++++ DATA FOR PROCESSING
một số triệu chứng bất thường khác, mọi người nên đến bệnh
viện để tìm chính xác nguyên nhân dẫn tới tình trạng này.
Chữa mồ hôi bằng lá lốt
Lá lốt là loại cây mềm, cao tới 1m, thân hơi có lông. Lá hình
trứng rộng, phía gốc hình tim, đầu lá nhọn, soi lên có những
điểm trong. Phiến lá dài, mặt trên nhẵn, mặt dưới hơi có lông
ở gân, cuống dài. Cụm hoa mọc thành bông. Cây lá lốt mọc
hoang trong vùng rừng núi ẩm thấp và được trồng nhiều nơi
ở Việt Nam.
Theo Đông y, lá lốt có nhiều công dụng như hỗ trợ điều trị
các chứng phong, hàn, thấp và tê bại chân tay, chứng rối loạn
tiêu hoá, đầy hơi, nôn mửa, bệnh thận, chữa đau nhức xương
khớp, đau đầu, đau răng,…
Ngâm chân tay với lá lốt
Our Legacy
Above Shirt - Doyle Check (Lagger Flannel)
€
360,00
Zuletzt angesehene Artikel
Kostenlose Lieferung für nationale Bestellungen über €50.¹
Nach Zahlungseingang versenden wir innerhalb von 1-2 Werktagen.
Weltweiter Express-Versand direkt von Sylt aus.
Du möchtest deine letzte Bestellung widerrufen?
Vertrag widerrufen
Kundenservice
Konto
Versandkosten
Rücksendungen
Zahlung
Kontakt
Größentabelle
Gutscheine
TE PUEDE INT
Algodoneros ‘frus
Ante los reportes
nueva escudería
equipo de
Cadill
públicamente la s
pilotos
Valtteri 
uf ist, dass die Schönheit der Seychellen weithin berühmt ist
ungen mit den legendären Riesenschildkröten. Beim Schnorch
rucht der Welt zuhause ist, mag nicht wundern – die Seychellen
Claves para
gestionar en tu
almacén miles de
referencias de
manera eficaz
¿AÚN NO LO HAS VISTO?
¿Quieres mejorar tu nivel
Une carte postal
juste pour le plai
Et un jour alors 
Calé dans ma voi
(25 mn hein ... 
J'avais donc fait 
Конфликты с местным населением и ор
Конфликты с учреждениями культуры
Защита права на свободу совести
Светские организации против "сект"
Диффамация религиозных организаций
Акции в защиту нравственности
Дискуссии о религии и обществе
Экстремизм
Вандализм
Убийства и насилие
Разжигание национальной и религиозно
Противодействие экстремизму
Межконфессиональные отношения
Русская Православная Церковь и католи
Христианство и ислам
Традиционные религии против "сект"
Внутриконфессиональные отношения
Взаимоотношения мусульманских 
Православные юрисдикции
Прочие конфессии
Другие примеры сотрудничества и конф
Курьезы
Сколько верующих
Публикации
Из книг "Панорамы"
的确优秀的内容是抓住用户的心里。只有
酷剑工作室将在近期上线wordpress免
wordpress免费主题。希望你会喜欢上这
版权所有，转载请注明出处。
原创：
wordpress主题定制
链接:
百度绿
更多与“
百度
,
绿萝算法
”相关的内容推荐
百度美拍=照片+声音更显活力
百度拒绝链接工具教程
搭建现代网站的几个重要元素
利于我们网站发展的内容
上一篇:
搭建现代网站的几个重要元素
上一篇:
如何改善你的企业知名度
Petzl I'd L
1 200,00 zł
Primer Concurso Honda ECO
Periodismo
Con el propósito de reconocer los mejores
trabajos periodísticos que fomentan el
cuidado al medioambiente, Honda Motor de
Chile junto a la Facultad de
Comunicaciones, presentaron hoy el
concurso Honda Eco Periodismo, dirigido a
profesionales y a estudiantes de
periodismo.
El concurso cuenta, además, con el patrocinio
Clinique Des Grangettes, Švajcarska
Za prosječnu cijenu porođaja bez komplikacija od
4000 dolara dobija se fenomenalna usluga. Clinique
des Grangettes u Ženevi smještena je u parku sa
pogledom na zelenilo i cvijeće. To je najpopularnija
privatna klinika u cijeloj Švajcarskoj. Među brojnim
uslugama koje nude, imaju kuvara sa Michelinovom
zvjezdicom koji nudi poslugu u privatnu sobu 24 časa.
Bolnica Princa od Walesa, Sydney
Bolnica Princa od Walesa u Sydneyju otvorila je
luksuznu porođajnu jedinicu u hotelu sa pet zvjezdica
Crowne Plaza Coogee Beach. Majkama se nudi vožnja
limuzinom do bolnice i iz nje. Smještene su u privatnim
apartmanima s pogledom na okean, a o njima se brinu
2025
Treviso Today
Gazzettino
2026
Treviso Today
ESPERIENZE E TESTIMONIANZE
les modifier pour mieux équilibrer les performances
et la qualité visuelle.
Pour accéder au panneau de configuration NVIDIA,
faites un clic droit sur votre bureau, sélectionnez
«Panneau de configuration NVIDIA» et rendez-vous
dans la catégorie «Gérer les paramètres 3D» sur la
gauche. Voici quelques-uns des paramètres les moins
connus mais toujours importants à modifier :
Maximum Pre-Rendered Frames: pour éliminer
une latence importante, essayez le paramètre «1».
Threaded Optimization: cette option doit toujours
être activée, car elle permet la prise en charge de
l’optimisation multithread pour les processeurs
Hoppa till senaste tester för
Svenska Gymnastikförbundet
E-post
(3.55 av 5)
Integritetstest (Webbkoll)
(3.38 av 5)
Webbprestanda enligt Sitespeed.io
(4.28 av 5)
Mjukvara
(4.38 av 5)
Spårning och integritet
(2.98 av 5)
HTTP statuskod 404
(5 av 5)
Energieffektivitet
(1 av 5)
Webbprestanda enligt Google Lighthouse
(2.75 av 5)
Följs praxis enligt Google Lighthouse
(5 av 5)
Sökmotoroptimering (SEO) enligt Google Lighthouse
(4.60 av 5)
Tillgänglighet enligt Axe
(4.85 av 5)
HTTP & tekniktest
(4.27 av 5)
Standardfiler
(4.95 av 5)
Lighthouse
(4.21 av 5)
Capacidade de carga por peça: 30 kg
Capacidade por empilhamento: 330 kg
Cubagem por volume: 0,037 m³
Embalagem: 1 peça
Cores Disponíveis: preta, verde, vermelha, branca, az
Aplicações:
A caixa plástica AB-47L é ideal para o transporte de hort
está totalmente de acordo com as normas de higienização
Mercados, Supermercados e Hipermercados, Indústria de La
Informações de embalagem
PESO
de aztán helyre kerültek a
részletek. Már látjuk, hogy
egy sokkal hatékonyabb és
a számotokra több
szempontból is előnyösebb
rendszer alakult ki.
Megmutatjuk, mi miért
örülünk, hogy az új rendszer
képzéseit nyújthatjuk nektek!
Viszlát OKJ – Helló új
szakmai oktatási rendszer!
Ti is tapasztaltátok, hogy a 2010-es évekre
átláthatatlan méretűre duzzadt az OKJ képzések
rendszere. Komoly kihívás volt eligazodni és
++++++++
Return every line of the entries from the start up to and including the line with "Weltweiter Express-Versand direkt", keeping each line unchanged.

# TASK RESPONSE
một số triệu chứng bất thường khác, mọi người nên đến bệnh
viện để tìm chính xác nguyên nhân dẫn tới tình trạng này.
Chữa mồ hôi bằng lá lốt
Lá lốt là loại cây mềm, cao tới 1m, thân hơi có lông. Lá hình
trứng rộng, phía gốc hình tim, đầu lá nhọn, soi lên có những
điểm trong. Phiến lá dài, mặt trên nhẵn, mặt dưới hơi có lông
ở gân, cuống dài. Cụm hoa mọc thành bông. Cây lá lốt mọc
hoang trong vùng rừng núi ẩm thấp và được trồng nhiều nơi
ở Việt Nam.
Theo Đông y, lá lốt có nhiều công dụng như hỗ trợ điều trị
các chứng phong, hàn, thấp và tê bại chân tay, chứng rối loạn
tiêu hoá, đầy hơi, nôn mửa, bệnh thận, chữa đau nhức xương
khớp, đau đầu, đau răng,…
Ngâm chân tay với lá lốt
Our Legacy
Above Shirt - Doyle Check (Lagger Flannel)
€
360,00
Zuletzt angesehene Artikel
Kostenlose Lieferung für nationale Bestellungen über €50.¹
Nach Zahlungseingang versenden wir innerhalb von 1-2 Werktagen.
Weltweiter Express-Versand direkt von Sylt aus.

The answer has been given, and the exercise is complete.